The Eleventh Circuit also quickly dismissed a Fourth Amendment claim against retained property by simply noting that the officer who initially seized the property had probable cause and categorized the claim as more properly addressed by procedural due process under the Fourteenth Amendment. Case v. Eslinger, 555 F.3d 1317, 1330 (11th Cir. 2009).

The Second Circuit took a similarly curt approach in Shaul v. Cherry Valley-Springfield Center School District, also nesting the concern about property retention under the Fourteenth Amendment instead of the Fourth. 363 F.3d 177, 187 (2d Cir. 2004) (“To the extent the Constitution affords Shaul any right with respect to a government agency's retention of lawfully seized property, it would appear to be procedural due process.”).

In Fox v. Van Oosterum, the Sixth Circuit provided a more substantive refutation of Fourth Amendment applicability to the retention of properly seized property, concluding that the scope of a “seizure” as defined and utilized by the Supreme Court is limited to the initial act. 176 F.3d 342, 351 (6th Cir. 1999) (“The refusal to return the license here neither brought about an additional seizure nor changed the character of the [prior] seizure from a reasonable one to an unreasonable one because the seizure was already complete when the defendants refused to return the license.”). Thus, the court held that once a property has been seized, any argument for the unconstitutionality of its retention is undoubtedly no longer found in the Fourth Amendment.
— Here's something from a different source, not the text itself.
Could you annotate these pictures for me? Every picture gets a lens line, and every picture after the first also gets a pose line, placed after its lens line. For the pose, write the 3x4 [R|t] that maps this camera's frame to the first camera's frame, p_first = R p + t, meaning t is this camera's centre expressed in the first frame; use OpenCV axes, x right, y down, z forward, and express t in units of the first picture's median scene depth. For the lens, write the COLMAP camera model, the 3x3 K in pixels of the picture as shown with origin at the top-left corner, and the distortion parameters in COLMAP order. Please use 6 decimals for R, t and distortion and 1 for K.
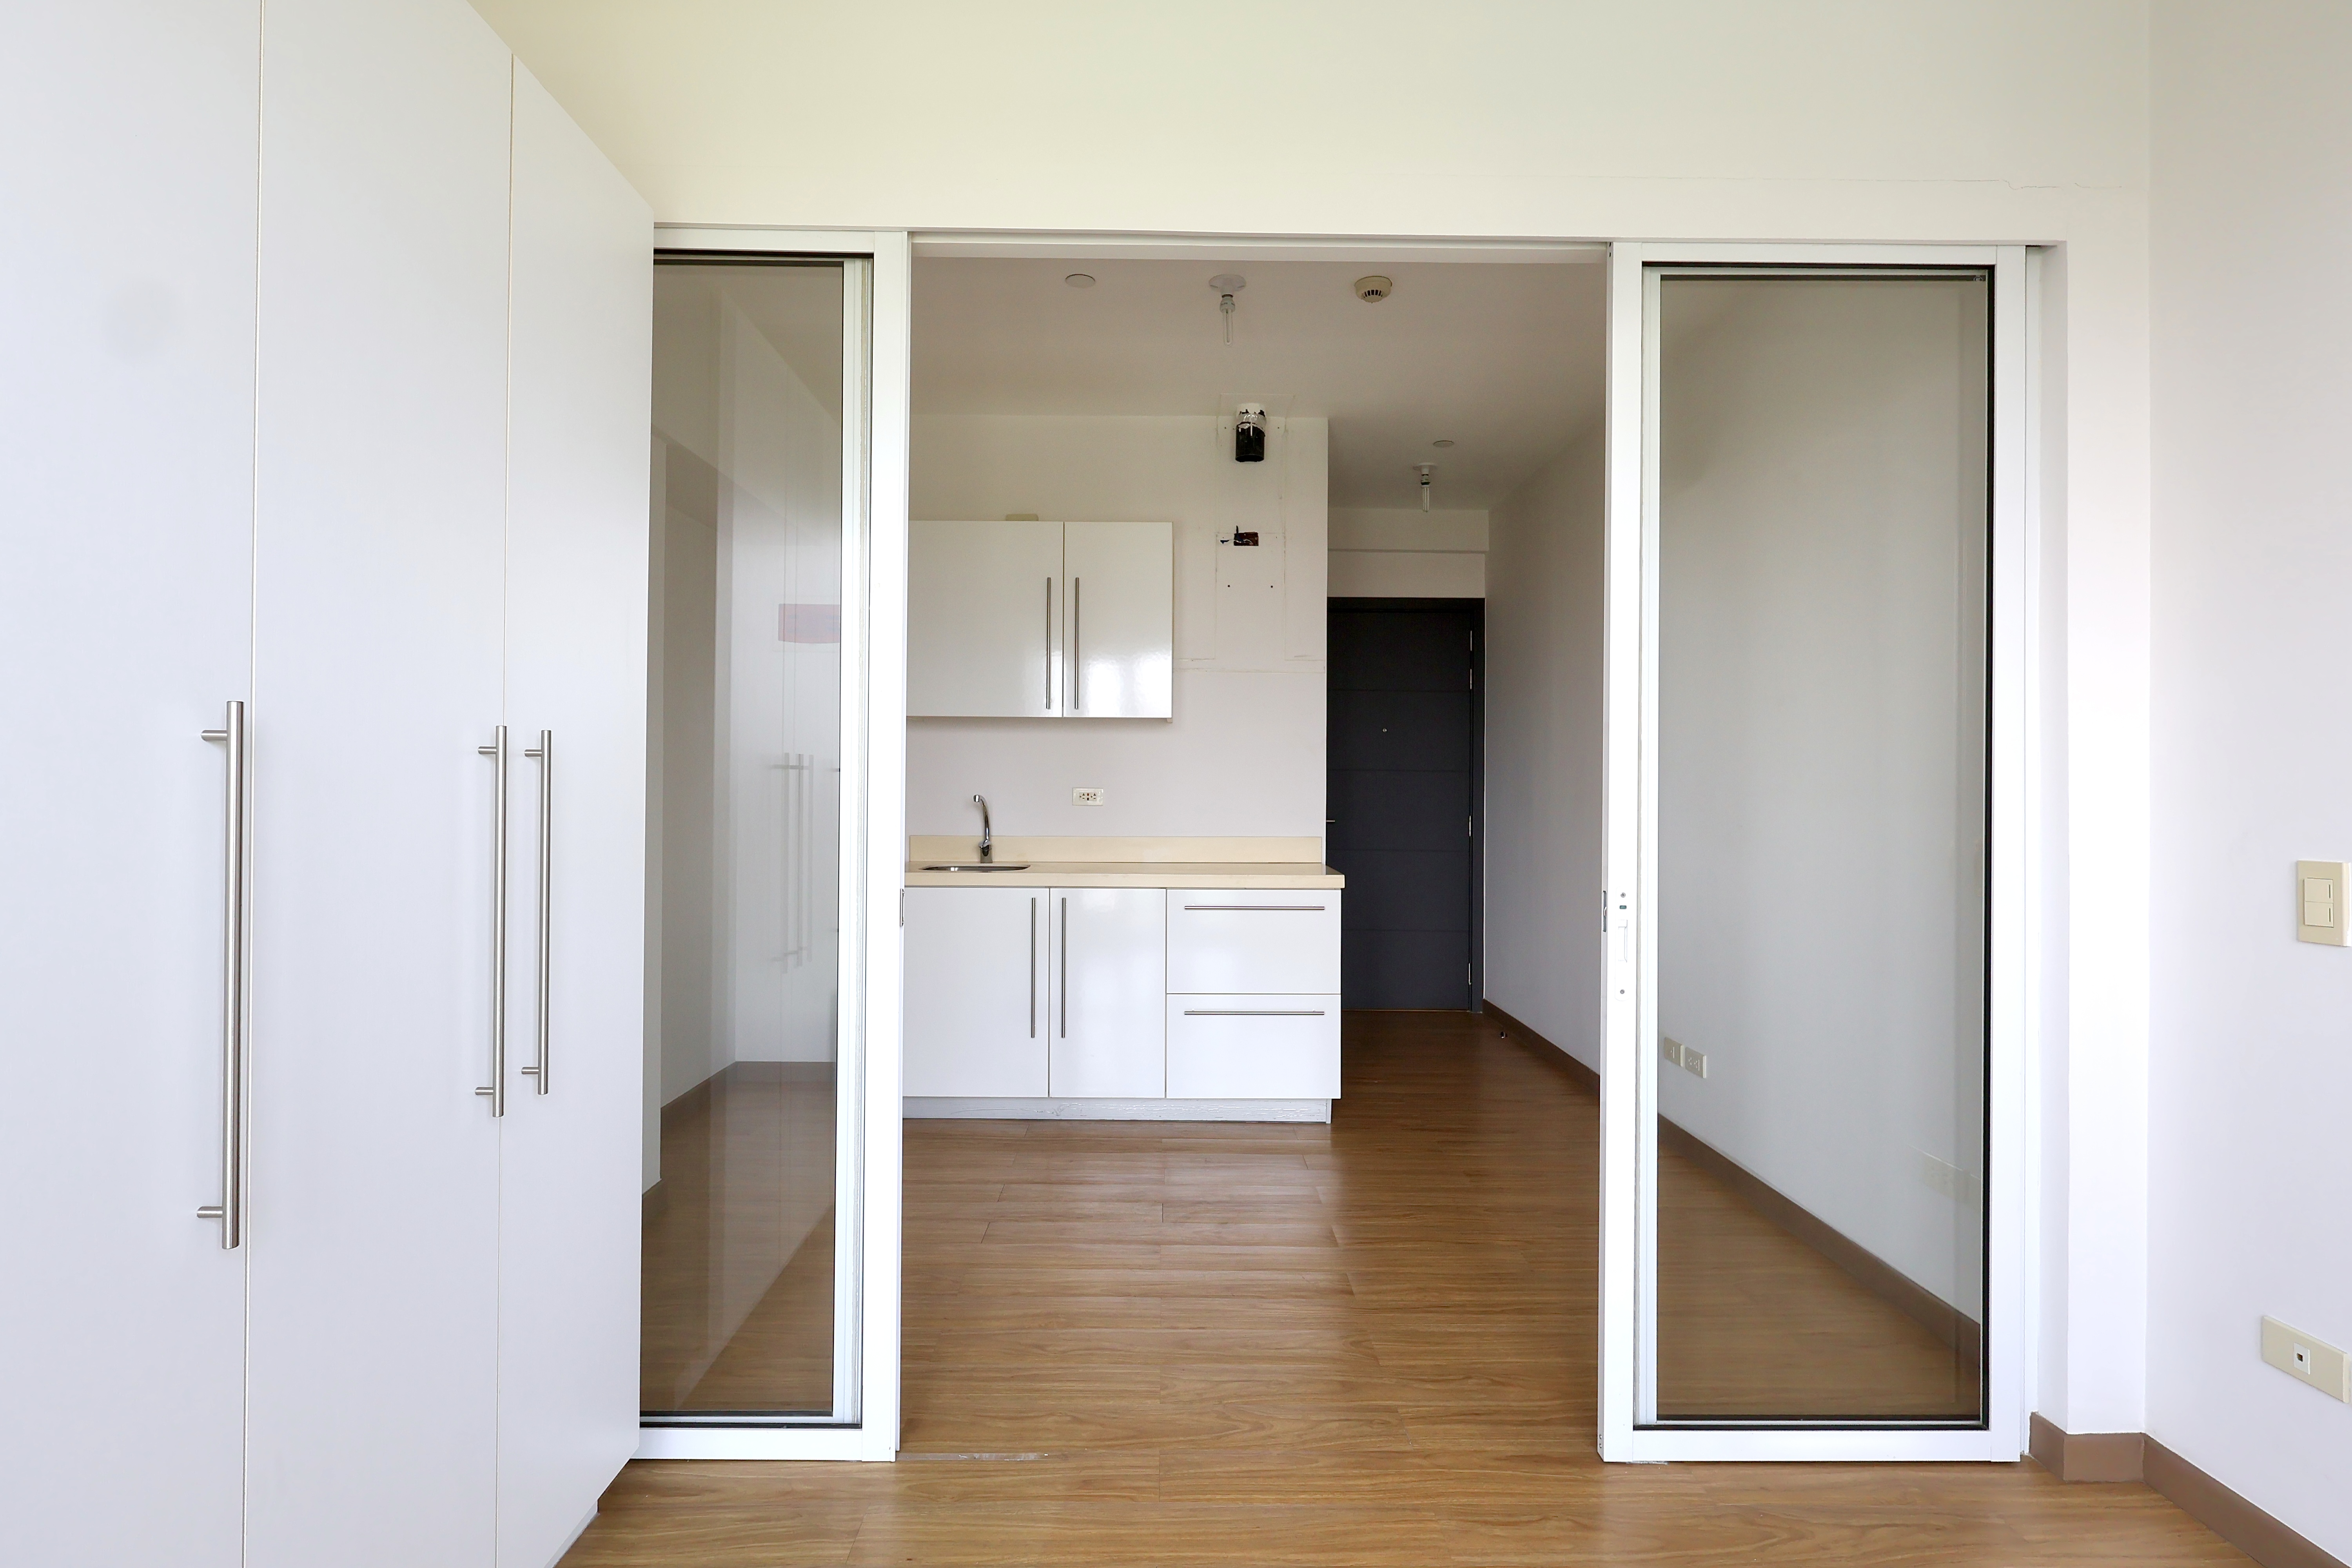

While the Seventh Circuit recognized “the government should not, by virtue of its authority to seize, effect de facto forfeitures of property by retaining items indefinitely,” it agreed with the Sixth Circuit in Lee v. City of Chicago in that “[o]nce an individual has been meaningfully dispossessed, the seizure of the property is complete, and once justified by probable cause, that seizure is reasonable.” 330 F.3d 456, 466 (7th Cir. 2003).

Looking Forward

With so many circuits weighing in on the issue, the Supreme Court could decide this circuit split in the coming years. In most cases, the retained property is eventually returned to the plaintiff. However, now that the landscape of this split no longer looks like a consensus with a lone dissenter in the Ninth Circuit, there may also be an increased public interest in examining this issue to maintain consistency across the nation in applying the Fourth Amendment. Conversely, many jurisdictions provide other means for seeking the return of seized property, which may demote the importance of imminently addressing the issue. The Supreme Court could alternatively view the issue as redundant and immaterial to the protection of rights. It is hard to tell exactly which way the court will go, especially with rumors of Justice Thomas and Justice Alito potentially clearing the way for two new nominees during an imminent Trump administration.